Stevie Wonder, Fulfillingness' First Finale (1974)

fulfillingness_first_finale.jpg 前作Innervisionsは、完璧な作品で、一音一音まで緊密に構成され、その完成度の高さに聞き終わるとちょっと脱力状態になってしまうが、このFirst Finaleは、もう少し余裕をもって聞けるアルバムである。

 それはたとえばToo shy to sayやThey won't go when I goのようにメロディだけとるならば、あまりにも直接的で平明な曲があるからかもしれない。

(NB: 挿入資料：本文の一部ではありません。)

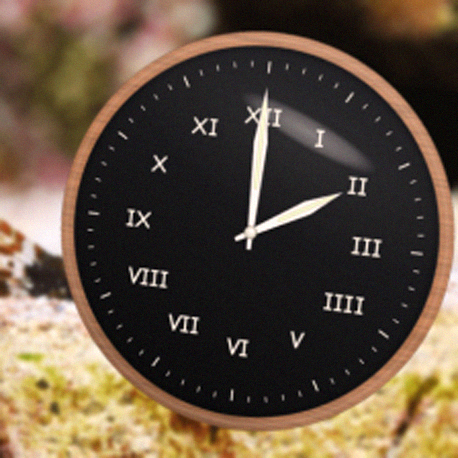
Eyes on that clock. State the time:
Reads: 2:00
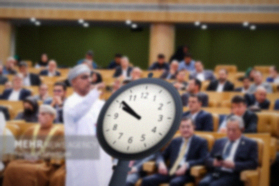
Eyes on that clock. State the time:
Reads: 9:51
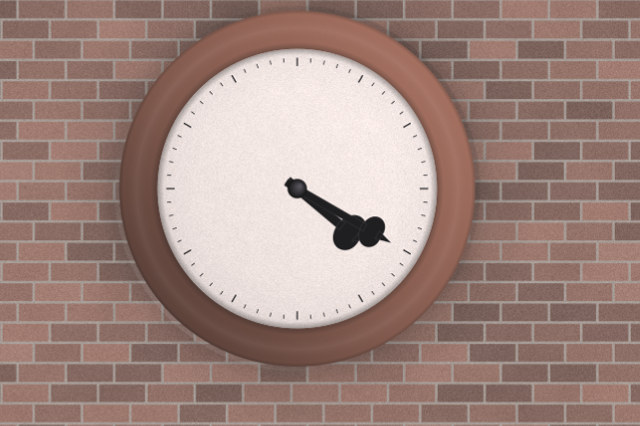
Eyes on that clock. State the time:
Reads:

 だが24歳にしてすでに人生の「ファースト・フィナーレ」と言ってしまうほどアルバムの充実度は高い。ポップでいて驚きに満ちた音楽だ。その驚きというのは実は細かいところに現れる。たとえば1曲目、さびのBum, Bumのバック・コーラスの「ニャー」というかけ声が不思議だ。

 このアルバムで一番好きなのはA面5曲目のCreepin'。のっけからドラムスの入り方がかっこいい。その後もこの曲はシンセではなくて、ドラムスが見事におかずをいれながら入ってきて、甘い愛の歌にもかかわらずタイトな雰囲気に仕上がっている。それから2曲目のゴスペルタッチのHeaven is〜。こちらの気分をいやがおうにも高揚させてくれる。

 B面にはいると、ファンクのねばりこいリズムにのせて、曲がはねる。「ジャクソン5が僕と一緒に歌うよ〜」っていうところもノリノリでいいです。最後のPlease don't goも卓越したセンスを感じる曲だ。おなじみのハーモニカもよいし、Tell me whyの力のこもった歌い方もよいし、Don't go babyとたたみかけてくるところの迫力、そしてクラップ音がはいってゴスペルテイスト全開で終わっていくところなど、まさにフィナーレだ。

 高みに達した落ち着きが感じられるとはいえ、音はあくまでカラフルだし、ヴァラエティに富んでいる。やりたいことをそのままできてしまえる、そのような天才の恍惚を満喫できる一枚だ。